I've been working on this exercise in which the soprano part is given, and you have to construct a bassline from it and then fill in the inner parts according to the rules of voice leading. The chord analysis is done by myself. How can I make this harmonization stronger and more effective? I feel like the voice leading is awkward with the successive doubled thirds of the triad in m.3 and the very jagged tenor voice as well. Thanks!

Link: http://www.noteflight.com/scores/view/cdc82a09f903fc43294673987569500d20558f7e


----------



## MoonlightSonata (Mar 29, 2014)

Celloissimo said:


> I've been working on this exercise in which the soprano part is given, and you have to construct a bassline from it and then fill in the inner parts according to the rules of voice leading. The chord analysis is done by myself. How can I make this harmonization stronger and more effective? I feel like the voice leading is awkward with the successive doubled thirds of the triad in m.3 and the very jagged tenor voice as well. Thanks!
> 
> Link: http://www.noteflight.com/scores/view/cdc82a09f903fc43294673987569500d20558f7e


The successive doubled thirds are quite easy to fix - change the alto down to a D in the first chord, then the tenor down to a G in the second chord, which will also smooth out the tenor line a bit.
I would suggest just going over the whole exercise an looking for ways to improve it.


----------



## Vasks (Dec 9, 2013)

OK here's my take.

The most serious problem is the parallel octave of tenor and soprano going from ms.3 to ms. 4. Since the soprano is given have the pitch "G" in the tenor (ms.3). Normally you double the root anyway with minor chords in root position.

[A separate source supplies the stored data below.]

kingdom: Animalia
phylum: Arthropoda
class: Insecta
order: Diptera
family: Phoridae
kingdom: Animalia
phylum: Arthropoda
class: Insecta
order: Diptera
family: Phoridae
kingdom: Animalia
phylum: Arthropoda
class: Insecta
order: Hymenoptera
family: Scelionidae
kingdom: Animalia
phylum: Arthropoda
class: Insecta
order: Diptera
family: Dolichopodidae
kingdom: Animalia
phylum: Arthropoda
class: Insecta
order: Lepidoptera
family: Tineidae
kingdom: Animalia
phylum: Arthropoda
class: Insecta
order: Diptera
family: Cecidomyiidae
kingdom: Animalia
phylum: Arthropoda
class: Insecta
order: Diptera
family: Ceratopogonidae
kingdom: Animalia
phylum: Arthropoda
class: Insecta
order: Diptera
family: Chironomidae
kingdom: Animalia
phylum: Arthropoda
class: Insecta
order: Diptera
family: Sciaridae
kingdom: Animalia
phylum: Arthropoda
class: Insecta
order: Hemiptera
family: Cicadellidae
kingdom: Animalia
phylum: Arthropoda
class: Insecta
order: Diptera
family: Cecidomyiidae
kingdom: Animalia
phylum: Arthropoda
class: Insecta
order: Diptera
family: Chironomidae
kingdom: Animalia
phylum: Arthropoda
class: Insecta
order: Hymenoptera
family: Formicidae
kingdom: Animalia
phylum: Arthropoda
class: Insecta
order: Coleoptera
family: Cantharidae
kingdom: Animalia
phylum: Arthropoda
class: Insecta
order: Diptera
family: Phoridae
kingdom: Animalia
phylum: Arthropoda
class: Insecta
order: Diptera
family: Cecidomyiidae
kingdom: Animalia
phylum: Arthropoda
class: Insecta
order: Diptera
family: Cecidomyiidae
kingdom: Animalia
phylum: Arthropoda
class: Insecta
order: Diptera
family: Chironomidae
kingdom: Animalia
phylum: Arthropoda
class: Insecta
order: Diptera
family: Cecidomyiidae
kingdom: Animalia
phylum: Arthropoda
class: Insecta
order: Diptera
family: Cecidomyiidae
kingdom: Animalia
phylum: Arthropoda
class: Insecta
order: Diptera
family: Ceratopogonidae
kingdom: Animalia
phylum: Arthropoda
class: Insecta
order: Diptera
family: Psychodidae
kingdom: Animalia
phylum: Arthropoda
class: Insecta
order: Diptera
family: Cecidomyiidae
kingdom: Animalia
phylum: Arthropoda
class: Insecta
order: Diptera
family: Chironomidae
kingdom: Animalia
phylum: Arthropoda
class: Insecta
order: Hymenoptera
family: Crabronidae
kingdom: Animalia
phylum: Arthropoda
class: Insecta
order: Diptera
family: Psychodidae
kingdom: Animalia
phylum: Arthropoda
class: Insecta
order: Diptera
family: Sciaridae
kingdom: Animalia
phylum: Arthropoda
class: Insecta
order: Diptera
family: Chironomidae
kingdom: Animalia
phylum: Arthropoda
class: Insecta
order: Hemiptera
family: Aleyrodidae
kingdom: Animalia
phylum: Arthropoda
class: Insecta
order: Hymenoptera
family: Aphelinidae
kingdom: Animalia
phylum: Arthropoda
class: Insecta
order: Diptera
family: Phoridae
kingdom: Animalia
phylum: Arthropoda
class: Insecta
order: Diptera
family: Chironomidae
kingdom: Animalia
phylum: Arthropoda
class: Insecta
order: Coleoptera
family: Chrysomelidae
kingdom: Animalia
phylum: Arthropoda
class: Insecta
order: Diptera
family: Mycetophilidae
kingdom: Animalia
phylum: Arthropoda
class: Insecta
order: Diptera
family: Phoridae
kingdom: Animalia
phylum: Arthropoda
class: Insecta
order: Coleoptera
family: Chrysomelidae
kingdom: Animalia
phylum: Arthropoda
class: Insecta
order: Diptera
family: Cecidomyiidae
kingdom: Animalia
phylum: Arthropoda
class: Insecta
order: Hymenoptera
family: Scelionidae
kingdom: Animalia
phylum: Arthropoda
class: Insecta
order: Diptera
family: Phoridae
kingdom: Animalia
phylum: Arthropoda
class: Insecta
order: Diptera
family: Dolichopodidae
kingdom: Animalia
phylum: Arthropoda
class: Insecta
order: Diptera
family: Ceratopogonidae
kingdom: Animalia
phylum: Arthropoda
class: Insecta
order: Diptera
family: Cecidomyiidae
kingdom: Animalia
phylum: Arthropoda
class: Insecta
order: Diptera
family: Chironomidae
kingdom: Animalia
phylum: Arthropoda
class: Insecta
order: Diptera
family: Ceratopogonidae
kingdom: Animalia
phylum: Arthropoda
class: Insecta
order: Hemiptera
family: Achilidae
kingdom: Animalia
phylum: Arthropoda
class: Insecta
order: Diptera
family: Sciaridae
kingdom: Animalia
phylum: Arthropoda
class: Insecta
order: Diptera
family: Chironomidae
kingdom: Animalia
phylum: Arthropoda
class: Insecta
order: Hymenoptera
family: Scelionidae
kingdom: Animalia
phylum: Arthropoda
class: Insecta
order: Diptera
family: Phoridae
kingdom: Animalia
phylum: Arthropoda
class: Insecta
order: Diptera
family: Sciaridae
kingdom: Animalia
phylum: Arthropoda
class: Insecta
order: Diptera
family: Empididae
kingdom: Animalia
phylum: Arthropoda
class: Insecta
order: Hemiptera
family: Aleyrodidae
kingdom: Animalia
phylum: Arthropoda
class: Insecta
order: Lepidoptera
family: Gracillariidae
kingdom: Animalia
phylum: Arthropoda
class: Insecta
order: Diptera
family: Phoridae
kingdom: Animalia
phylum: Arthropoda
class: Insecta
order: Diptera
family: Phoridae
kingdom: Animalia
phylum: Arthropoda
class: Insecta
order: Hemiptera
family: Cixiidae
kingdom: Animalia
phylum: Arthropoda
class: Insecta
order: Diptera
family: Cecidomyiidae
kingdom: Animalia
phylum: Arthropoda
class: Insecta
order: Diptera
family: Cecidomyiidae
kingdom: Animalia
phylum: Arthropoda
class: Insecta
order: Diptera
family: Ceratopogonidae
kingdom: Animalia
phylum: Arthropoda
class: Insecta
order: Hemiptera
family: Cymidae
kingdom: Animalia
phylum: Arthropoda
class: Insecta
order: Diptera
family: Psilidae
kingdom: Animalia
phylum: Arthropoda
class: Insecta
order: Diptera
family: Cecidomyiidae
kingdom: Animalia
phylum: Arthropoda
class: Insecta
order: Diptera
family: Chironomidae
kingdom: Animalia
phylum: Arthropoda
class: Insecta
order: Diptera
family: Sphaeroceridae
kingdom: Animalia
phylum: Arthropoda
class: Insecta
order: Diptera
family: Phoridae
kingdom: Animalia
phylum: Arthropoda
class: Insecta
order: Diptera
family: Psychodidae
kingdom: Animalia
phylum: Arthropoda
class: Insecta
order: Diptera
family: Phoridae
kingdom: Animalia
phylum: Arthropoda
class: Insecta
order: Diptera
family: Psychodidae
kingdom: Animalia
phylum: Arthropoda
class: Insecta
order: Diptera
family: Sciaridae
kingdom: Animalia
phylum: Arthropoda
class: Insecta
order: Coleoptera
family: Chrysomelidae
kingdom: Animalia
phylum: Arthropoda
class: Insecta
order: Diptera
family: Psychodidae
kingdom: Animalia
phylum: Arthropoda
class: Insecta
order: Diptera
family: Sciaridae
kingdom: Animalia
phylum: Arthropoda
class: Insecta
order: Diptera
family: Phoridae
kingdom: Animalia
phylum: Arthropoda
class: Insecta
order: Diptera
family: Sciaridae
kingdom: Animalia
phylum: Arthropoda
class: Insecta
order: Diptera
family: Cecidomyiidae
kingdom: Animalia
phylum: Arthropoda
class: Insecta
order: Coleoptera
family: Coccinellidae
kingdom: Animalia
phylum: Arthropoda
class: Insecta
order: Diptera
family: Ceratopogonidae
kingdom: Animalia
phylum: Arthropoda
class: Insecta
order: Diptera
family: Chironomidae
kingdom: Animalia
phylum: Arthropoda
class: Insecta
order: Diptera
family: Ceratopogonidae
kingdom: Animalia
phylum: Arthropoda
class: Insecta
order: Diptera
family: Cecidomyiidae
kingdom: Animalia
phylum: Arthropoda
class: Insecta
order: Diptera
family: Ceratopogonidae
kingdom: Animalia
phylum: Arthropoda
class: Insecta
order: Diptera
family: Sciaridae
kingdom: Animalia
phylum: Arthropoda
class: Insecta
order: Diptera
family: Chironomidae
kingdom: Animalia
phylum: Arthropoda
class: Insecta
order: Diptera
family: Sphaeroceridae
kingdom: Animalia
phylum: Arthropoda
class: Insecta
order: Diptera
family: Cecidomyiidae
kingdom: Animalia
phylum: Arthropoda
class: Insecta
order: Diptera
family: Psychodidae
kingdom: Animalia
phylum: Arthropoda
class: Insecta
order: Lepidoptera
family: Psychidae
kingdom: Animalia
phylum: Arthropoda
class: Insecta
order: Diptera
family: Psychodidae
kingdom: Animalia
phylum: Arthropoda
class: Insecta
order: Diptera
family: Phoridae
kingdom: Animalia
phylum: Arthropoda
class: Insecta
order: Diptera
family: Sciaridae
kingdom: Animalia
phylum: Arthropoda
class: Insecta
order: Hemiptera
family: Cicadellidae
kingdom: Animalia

Less serious are the other two doubled thirds (beat 2, ms. 1 however is truly unwarranted, while beat 1, ms. 3 is OK because you approach and leave them by opposite direction).

More picky = use small Roman numerals for minor chords. Also you used one 1st inversion (ms. 4, beat 1). If you are now beyond just doing exclusively root position chords then you can use more than just one of them to create much more melodic/interesting bass line.


----------



## Gaspard de la Nuit (Oct 20, 2014)

I thought it was pretty good, there's nothing really bad about the tenor part, it wold be perfectly singable if this were a chorale. The double thirds don't seem like the end of the world either, but Moonlight's suggestion would work (with the alto singing D on the d minor and then D again on the g minor, and the tenor going from F in the d-minor triad to G in the g-minor one). Also, given that you have the tenor and soprano in octaves in that measure, it might be a good idea to change it (took me a while to realize that).

If you wanted you could add passing tones, like in the second measure the tenor could go Bb, A, G, instead of just from Bb to G...I have in an attachment what I mean.


----------



## Celloissimo (Mar 29, 2013)

MoonlightSonata said:


> The successive doubled thirds are quite easy to fix - change the alto down to a D in the first chord, then the tenor down to a G in the second chord, which will also smooth out the tenor line a bit.
> I would suggest just going over the whole exercise an looking for ways to improve it.


Wouldn't that make a parallel fifth between the Soprano and Tenor?


----------



## Iasper (Jun 27, 2013)

I believe MoonlightSonata forgot that, in V-VI, the leading tone has to resolve, so the voicing in the first chord of bar 3 is correct. If you change the tenor to G in the second chord of bar 3, you get parallel thirds with the soprano: A-Bb and F-G. You do, however have a parallel octave between soprano and tenor in bar 4 when both voices go from Bb to G; this can easily be fixed with the suggestion MoonlightSonata posted by changing the tenor in the first voicing of the II chord to G. I'd avoid chord inversions unless you really know what you are doing with root positions because they have some additional rules. A suggestion for bar 1 is, rather than keeping alto, tenor and bass the same while your soprano moves up resulting into a double third, having alto and tenor move up to the next chord note as well, giving A F C F from the top to the bottom. You won't need any changes in the rest of the piece since you can go to your IV voicing without any problems from this one.


----------